My luck was turning for the better then. I was feeling great – without the aid of weed or alcohol or opium. It had been a very long time since I’d been happy, and still I caught myself in a pleasant surprise every time I notice myself smiling.
The kids were growing into such interesting young people, and Roy was supportive of every whim I threw at him. I thought I’d be interested in art lessons again, and wouldn’t it be fun to go to the library more often? Possibilities began popping up in front of me in every direction I turned.

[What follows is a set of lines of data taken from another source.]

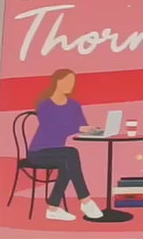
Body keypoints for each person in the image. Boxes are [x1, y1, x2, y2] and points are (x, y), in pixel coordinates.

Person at [25, 69, 105, 221]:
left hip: (59, 153)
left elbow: (81, 125)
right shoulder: (45, 105)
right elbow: (52, 127)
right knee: (71, 155)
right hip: (38, 152)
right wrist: (78, 127)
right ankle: (85, 201)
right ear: (57, 81)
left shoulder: (74, 105)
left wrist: (91, 130)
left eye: (72, 82)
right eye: (67, 81)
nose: (70, 84)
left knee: (69, 160)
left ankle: (53, 209)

Just knowing that soon I would have an answer to my burning desire was enough to make me want to click my heels in the air. I knew it would be only a matter of time now before I was back in the arms of my one true love again. But this time, I’d do it differently. No more drugs to fade my memories. No more dragging myself out of bed the next morning without purpose.
I was so much more complete than I’d been before. Life Was Vibrant! Having a plan really made all the difference in the world to me. And knowing my days with Roy were numbered, I did my very best to appreciate each one. It wasn’t that I didn’t love Roy somehow… just that I wasn’t in love with him like I was Harold. I still wanted Roy to be happy, and I knew that whatever came of us, he would be. Especially because this time, I wasn’t leaving my kids with him, and I wasn’t going to make him be the only parent again.
I knew that had to have been really hard for him. Though Seliah was a brilliant child, and very responsible, it couldn’t have been easy for him all those years to know that he had to get home early to make sure she ate – especially on the longer days he must have spent in the office. I know he had a little help – Seliah said that her “Aunt Rachel used to come over a lot for a little while,” but still. I wouldn’t wish single parenting on any person. And especially not good-natured Roy.